◆ Kutipan Teks

====

Bayu, Hanya Menantu Pak De Karwo

author surabayapagi.com

- Pewarta

Senin, 16 Mei 2022 20:03 WIB

Bayu, Hanya Menantu Pak De Karwo

i

H. Raditya M Khadaffi

SURABAYAPAGI.COM, Surabaya - Bayu Airlangga, kini malah jadi trending topik saat Pak De Karwo, Watimpres silahturahmi ke pengurus Partai Golkar Jatim.

Apakah ia jadi perbincangan, usai menyatakan mundur dari keanggotaan Partai Demokrat, akhir April lalu? Benar!

Baca Juga: Vinanda Datang Pertama di Undangan Pendaftaran Bacawali Demokrat Kota Kediri

Apakah anak mantan Kepala BPN Jatim H Gede Ariyudha SH, ini akan mencatatkan diri politisi lokal yang berprestasi? Walahualam.

Sebagai wartawan muda, saya mencatat pengunduran dirinya dari keanggotaan partai berlambang bintang Mercy, karena tak terpilih menjadi Ketua DPD Partai Demokrat Jatim? Ya. Bahasa gaulnya, diduga ngambek.

Bayu klaim ia keluar dari partai besutan SBY, sebagai bentuk tanggung jawab terhadap 25 DPC yang mendukungnya saat Musyawarah Daerah.

Pasca Bayu keluar dari Partai Demkrat, sampai kini sudah ada dua partai politik yang dikaitkan dangan Bayu. Pertama, Partai NasDem. Kedua Partai Golkar.

Sebagai jurnalis muda, saya tak mengusik kemana Bayu akan berlabuh usai meninggalkan partai Demokrat.

Saya lebih tergelitik terkait prestasi seorang politisi muda, seperti Bayu. Beda dengan Emil Elestianto Dardak, Ketua DPD Partai Demokrat Jatim. Jejak digital orang tua Emil adalah mantan Wakil Menteri PU era pemerintahan SBY, Hermanto Dardak. Juga sekolah terakhir Emil.

====

[Sumber dokumen berupa teks biasa]
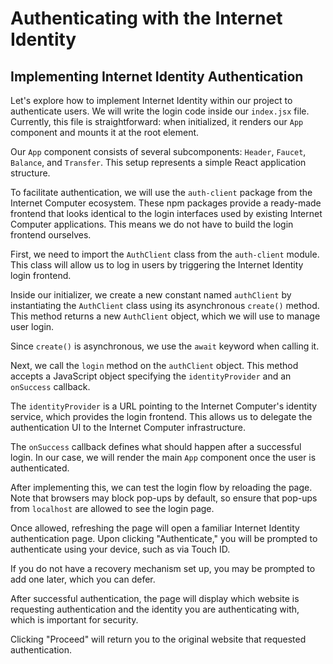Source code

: # Authenticating with the Internet Identity

## Implementing Internet Identity Authentication

Let's explore how to implement Internet Identity within our project to authenticate users. We will write the login code inside our `index.jsx` file. Currently, this file is straightforward: when initialized, it renders our `App` component and mounts it at the root element.

Our `App` component consists of several subcomponents: `Header`, `Faucet`, `Balance`, and `Transfer`. This setup represents a simple React application structure.

To facilitate authentication, we will use the `auth-client` package from the Internet Computer ecosystem. These npm packages provide a ready-made frontend that looks identical to the login interfaces used by existing Internet Computer applications. This means we do not have to build the login frontend ourselves.

First, we need to import the `AuthClient` class from the `auth-client` module. This class will allow us to log in users by triggering the Internet Identity login frontend.

Inside our initializer, we create a new constant named `authClient` by instantiating the `AuthClient` class using its asynchronous `create()` method. This method returns a new `AuthClient` object, which we will use to manage user login.

Since `create()` is asynchronous, we use the `await` keyword when calling it.

Next, we call the `login` method on the `authClient` object. This method accepts a JavaScript object specifying the `identityProvider` and an `onSuccess` callback.

The `identityProvider` is a URL pointing to the Internet Computer's identity service, which provides the login frontend. This allows us to delegate the authentication UI to the Internet Computer infrastructure.

The `onSuccess` callback defines what should happen after a successful login. In our case, we will render the main `App` component once the user is authenticated.

After implementing this, we can test the login flow by reloading the page. Note that browsers may block pop-ups by default, so ensure that pop-ups from `localhost` are allowed to see the login page.

Once allowed, refreshing the page will open a familiar Internet Identity authentication page. Upon clicking "Authenticate," you will be prompted to authenticate using your device, such as via Touch ID.

If you do not have a recovery mechanism set up, you may be prompted to add one later, which you can defer.

After successful authentication, the page will display which website is requesting authentication and the identity you are authenticating with, which is important for security.

Clicking "Proceed" will return you to the original website that requested authentication.
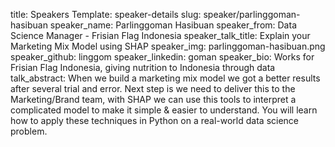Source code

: title: Speakers
Template: speaker-details
slug: speaker/parlinggoman-hasibuan
speaker_name: Parlinggoman Hasibuan
speaker_from: Data Science Manager - Frisian Flag Indonesia
speaker_talk_title: Explain your Marketing Mix Model using SHAP
speaker_img: parlinggoman-hasibuan.png
speaker_github: linggom
speaker_linkedin: goman
speaker_bio: Works for Frisian Flag Indonesia, giving nutrition to Indonesia through data
talk_abstract: When we build a marketing mix model we got a better results after several trial and error. Next step is we need to deliver this to the Marketing/Brand team, with SHAP we can use this tools to interpret a complicated model to make it simple & easier to understand. You will learn how to apply these techniques in Python on a real-world data science problem.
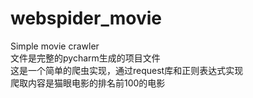 ﻿# webspider_movie
Simple movie crawler<br>
文件是完整的pycharm生成的项目文件<br>
这是一个简单的爬虫实现，通过request库和正则表达式实现<br>
爬取内容是猫眼电影的排名前100的电影
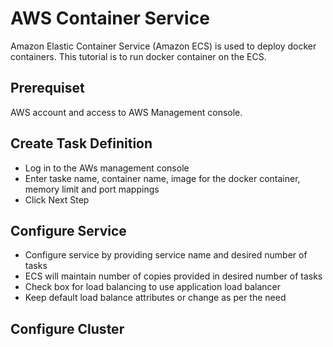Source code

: # AWS Container Service
Amazon Elastic Container Service (Amazon ECS) is used to deploy docker containers. This tutorial is to run docker container on the ECS.

## Prerequiset
AWS account and access to AWS Management console.

## Create Task Definition
* Log in to the AWs management console
* Enter taske name, container name, image for the docker container, memory limit and port mappings
* Click Next Step

## Configure Service
* Configure service by providing service name and desired number of tasks
* ECS will maintain number of copies provided in desired number of tasks
* Check box for load balancing to use application load balancer
* Keep default load balance attributes or change as per the need

## Configure Cluster
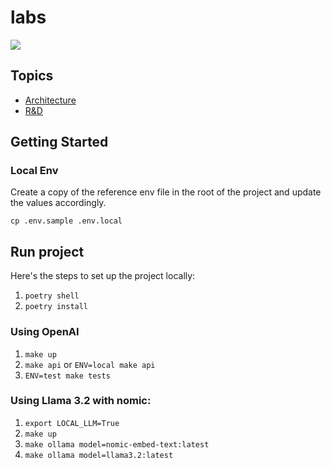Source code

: # labs

<img src="https://img.shields.io/badge/runtime_revolution-labs-blue" />

## Topics

- [Architecture](docs/rag.md)
- [R&D](docs/rd.md)

## Getting Started

### Local Env

Create a copy of the reference env file in the root of the project and update the values accordingly.

`cp .env.sample .env.local`

## Run project

Here's the steps to set up the project locally:

1. `poetry shell`
2. `poetry install`

### Using OpenAI

1. `make up`
2. `make api` or `ENV=local make api`
3. `ENV=test make tests`

### Using Llama 3.2 with nomic:

1. `export LOCAL_LLM=True`
2. `make up`
3. `make ollama model=nomic-embed-text:latest`
4. `make ollama model=llama3.2:latest`
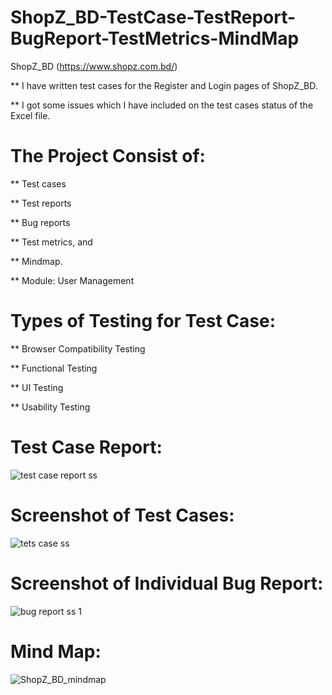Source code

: # ShopZ_BD-TestCase-TestReport-BugReport-TestMetrics-MindMap

ShopZ_BD (https://www.shopz.com.bd/)

** I have written test cases for the Register and Login pages of ShopZ_BD.

** I got some issues which I have included on the test cases status of the Excel file.

# The Project Consist of:
** Test cases

** Test reports 

** Bug reports 

** Test metrics, and 

** Mindmap.

** Module: User Management
# Types of Testing for Test Case:
** Browser Compatibility Testing

** Functional Testing

** UI Testing

** Usability Testing

# Test Case Report:
![test case report ss](https://github.com/mohaimenur/Test-Case-for-ShopZ_BD/assets/63193648/0b1f0792-5591-4f91-8d69-e9647d02a108)

# Screenshot of Test Cases:
![tets case ss](https://github.com/mohaimenur/Test-Case-for-ShopZ_BD/assets/63193648/6e955a19-0300-4e7a-8d0e-83c1c0e4654e)

# Screenshot of Individual Bug Report: 
![bug report ss 1](https://github.com/mohaimenur/Test-Case-for-ShopZ_BD/assets/63193648/7b6386c5-dd8f-4f87-b44c-ab405475506d)

# Mind Map:
![ShopZ_BD_mindmap](https://github.com/mohaimenur/Test-Case-for-ShopZ_BD/assets/63193648/1f7b2078-37c8-4616-b8b2-4ab058724aa9)




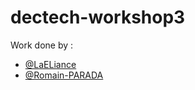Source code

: # dectech-workshop3
Work done by :
- [@LaELiance ](https://github.com/eliasnt)
- [@Romain-PARADA](https://github.com/Romain-PARADA)

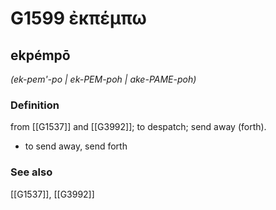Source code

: # G1599 ἐκπέμπω

## ekpémpō

_(ek-pem'-po | ek-PEM-poh | ake-PAME-poh)_

### Definition

from [[G1537]] and [[G3992]]; to despatch; send away (forth).

- to send away, send forth

### See also

[[G1537]], [[G3992]]


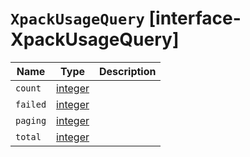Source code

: # `XpackUsageQuery` [interface-XpackUsageQuery]

| Name | Type | Description |
| - | - | - |
| `count` | [integer](./integer.md) | &nbsp; |
| `failed` | [integer](./integer.md) | &nbsp; |
| `paging` | [integer](./integer.md) | &nbsp; |
| `total` | [integer](./integer.md) | &nbsp; |
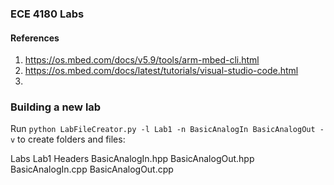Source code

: ### ECE 4180 Labs


#### References

1. https://os.mbed.com/docs/v5.9/tools/arm-mbed-cli.html
2. https://os.mbed.com/docs/latest/tutorials/visual-studio-code.html
3. 


### Building a new lab

Run `python LabFileCreator.py -l Lab1 -n BasicAnalogIn BasicAnalogOut -v` to create folders and files:

Labs
    Lab1
        Headers
            BasicAnalogIn.hpp
            BasicAnalogOut.hpp
        BasicAnalogIn.cpp
        BasicAnalogOut.cpp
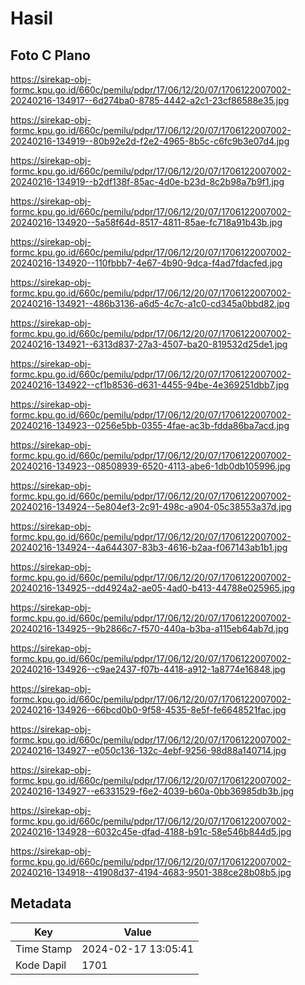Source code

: # Hasil

## Foto C Plano

https://sirekap-obj-formc.kpu.go.id/660c/pemilu/pdpr/17/06/12/20/07/1706122007002-20240216-134917--6d274ba0-8785-4442-a2c1-23cf86588e35.jpg

https://sirekap-obj-formc.kpu.go.id/660c/pemilu/pdpr/17/06/12/20/07/1706122007002-20240216-134919--80b92e2d-f2e2-4965-8b5c-c6fc9b3e07d4.jpg

https://sirekap-obj-formc.kpu.go.id/660c/pemilu/pdpr/17/06/12/20/07/1706122007002-20240216-134919--b2df138f-85ac-4d0e-b23d-8c2b98a7b9f1.jpg

https://sirekap-obj-formc.kpu.go.id/660c/pemilu/pdpr/17/06/12/20/07/1706122007002-20240216-134920--5a58f64d-8517-4811-85ae-fc718a91b43b.jpg

https://sirekap-obj-formc.kpu.go.id/660c/pemilu/pdpr/17/06/12/20/07/1706122007002-20240216-134920--110fbbb7-4e67-4b90-9dca-f4ad7fdacfed.jpg

https://sirekap-obj-formc.kpu.go.id/660c/pemilu/pdpr/17/06/12/20/07/1706122007002-20240216-134921--486b3136-a6d5-4c7c-a1c0-cd345a0bbd82.jpg

https://sirekap-obj-formc.kpu.go.id/660c/pemilu/pdpr/17/06/12/20/07/1706122007002-20240216-134921--6313d837-27a3-4507-ba20-819532d25de1.jpg

https://sirekap-obj-formc.kpu.go.id/660c/pemilu/pdpr/17/06/12/20/07/1706122007002-20240216-134922--cf1b8536-d631-4455-94be-4e369251dbb7.jpg

https://sirekap-obj-formc.kpu.go.id/660c/pemilu/pdpr/17/06/12/20/07/1706122007002-20240216-134923--0256e5bb-0355-4fae-ac3b-fdda86ba7acd.jpg

https://sirekap-obj-formc.kpu.go.id/660c/pemilu/pdpr/17/06/12/20/07/1706122007002-20240216-134923--08508939-6520-4113-abe6-1db0db105996.jpg

https://sirekap-obj-formc.kpu.go.id/660c/pemilu/pdpr/17/06/12/20/07/1706122007002-20240216-134924--5e804ef3-2c91-498c-a904-05c38553a37d.jpg

https://sirekap-obj-formc.kpu.go.id/660c/pemilu/pdpr/17/06/12/20/07/1706122007002-20240216-134924--4a644307-83b3-4616-b2aa-f067143ab1b1.jpg

https://sirekap-obj-formc.kpu.go.id/660c/pemilu/pdpr/17/06/12/20/07/1706122007002-20240216-134925--dd4924a2-ae05-4ad0-b413-44788e025965.jpg

https://sirekap-obj-formc.kpu.go.id/660c/pemilu/pdpr/17/06/12/20/07/1706122007002-20240216-134925--9b2866c7-f570-440a-b3ba-a115eb64ab7d.jpg

https://sirekap-obj-formc.kpu.go.id/660c/pemilu/pdpr/17/06/12/20/07/1706122007002-20240216-134926--c9ae2437-f07b-4418-a912-1a8774e16848.jpg

https://sirekap-obj-formc.kpu.go.id/660c/pemilu/pdpr/17/06/12/20/07/1706122007002-20240216-134926--66bcd0b0-9f58-4535-8e5f-fe6648521fac.jpg

https://sirekap-obj-formc.kpu.go.id/660c/pemilu/pdpr/17/06/12/20/07/1706122007002-20240216-134927--e050c136-132c-4ebf-9256-98d88a140714.jpg

https://sirekap-obj-formc.kpu.go.id/660c/pemilu/pdpr/17/06/12/20/07/1706122007002-20240216-134927--e6331529-f6e2-4039-b60a-0bb36985db3b.jpg

https://sirekap-obj-formc.kpu.go.id/660c/pemilu/pdpr/17/06/12/20/07/1706122007002-20240216-134928--6032c45e-dfad-4188-b91c-58e546b844d5.jpg

https://sirekap-obj-formc.kpu.go.id/660c/pemilu/pdpr/17/06/12/20/07/1706122007002-20240216-134918--41908d37-4194-4683-9501-388ce28b08b5.jpg


## Metadata

| Key        | Value               |
| ---------- | ------------------- |
| Time Stamp | 2024-02-17 13:05:41 |
| Kode Dapil | 1701                |



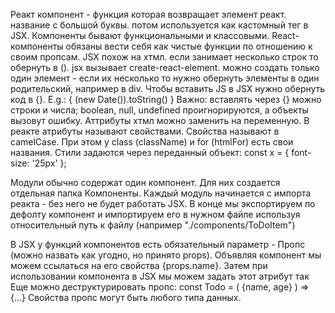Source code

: <!-- lessons -->
Реакт компонент - функция которая возвращает элемент реакт. название с большой буквы. потом используется как кастомный тег в JSX. Компоненты бывают функциональными и классовыми. React-компоненты обязаны вести себя как чистые функции по отношению к своим пропсам.
JSX похож на хтмл. если занимает несколько строк то обернуть в (). jsx вызывает create-react-element. можно создать только один элемент - если их несколько то нужно обернуть элементы в один родительский, например в div.
Чтобы вставить JS в JSX нужно обернуть код в {}. E.g.:
<span>{ (new Date()).toString() }</span> 
Важно: вставлять через {} можно строки и числа; boolean, null, undefined проигнорируются, а объекты вызовут ошибку.
Аттрибуты хтмл можно заменить на переменную. В реакте атрибуты называют свойствами. Свойства называют в camelCase. При этом у class (className) и for (htmlFor) есть свои названия. Стили задаются через переданный объект:
const x = { font-size: '25px' }; <span style = {x}>
<!-- modules -->
Модули обычно содержат один компонент. Для них создается отдельная папка Компоненты. Каждый модуль начинается с импорта реакта - без него не будет работать JSX. В конце мы экспортируем по дефолту компонент и импортируем его в нужном файле используя относительный путь к файлу (например "./components/ToDoItem")
<!-- props -->
В JSX у функций компонентов есть обязательный параметр - Пропс (можно назвать как угодно, но принято props). Объявляя  компонент мы можем ссылаться на его свойства {props.name}. Затем при использовании компонента в JSX мы можем задать этот атрибут так <Todo name = "something" />
Еще можно деструктурировать пропс: const Todo = ( {name, age} ) => {...} Свойства пропс могут быть любого типа данных.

====

◆ Yang Harus Dikerjakan
1. Ketik ulang bagian tulisan tentang Bayu Airlangga, mulai dari "H. Raditya M" hingga "yang berprestasi? Walahualam.".
2. Masukkan baris-baris dalam entri ke sebuah daftar bernomor tanpa baris kosong. Ambil hanya baris yang memuat "To facilitate authentication, we" sampai baris yang memuat "Internet Computer infrastructure.", kedua ujungnya termasuk.

◆ Jawaban Tiap Tugas
1.
H. Raditya M Khadaffi

SURABAYAPAGI.COM, Surabaya - Bayu Airlangga, kini malah jadi trending topik saat Pak De Karwo, Watimpres silahturahmi ke pengurus Partai Golkar Jatim.

Apakah ia jadi perbincangan, usai menyatakan mundur dari keanggotaan Partai Demokrat, akhir April lalu? Benar!

Baca Juga: Vinanda Datang Pertama di Undangan Pendaftaran Bacawali Demokrat Kota Kediri

Apakah anak mantan Kepala BPN Jatim H Gede Ariyudha SH, ini akan mencatatkan diri politisi lokal yang berprestasi? Walahualam.

2.
1. To facilitate authentication, we will use the `auth-client` package from the Internet Computer ecosystem. These npm packages provide a ready-made frontend that looks identical to the login interfaces used by existing Internet Computer applications. This means we do not have to build the login frontend ourselves.
2. First, we need to import the `AuthClient` class from the `auth-client` module. This class will allow us to log in users by triggering the Internet Identity login frontend.
3. Inside our initializer, we create a new constant named `authClient` by instantiating the `AuthClient` class using its asynchronous `create()` method. This method returns a new `AuthClient` object, which we will use to manage user login.
4. Since `create()` is asynchronous, we use the `await` keyword when calling it.
5. Next, we call the `login` method on the `authClient` object. This method accepts a JavaScript object specifying the `identityProvider` and an `onSuccess` callback.
6. The `identityProvider` is a URL pointing to the Internet Computer's identity service, which provides the login frontend. This allows us to delegate the authentication UI to the Internet Computer infrastructure.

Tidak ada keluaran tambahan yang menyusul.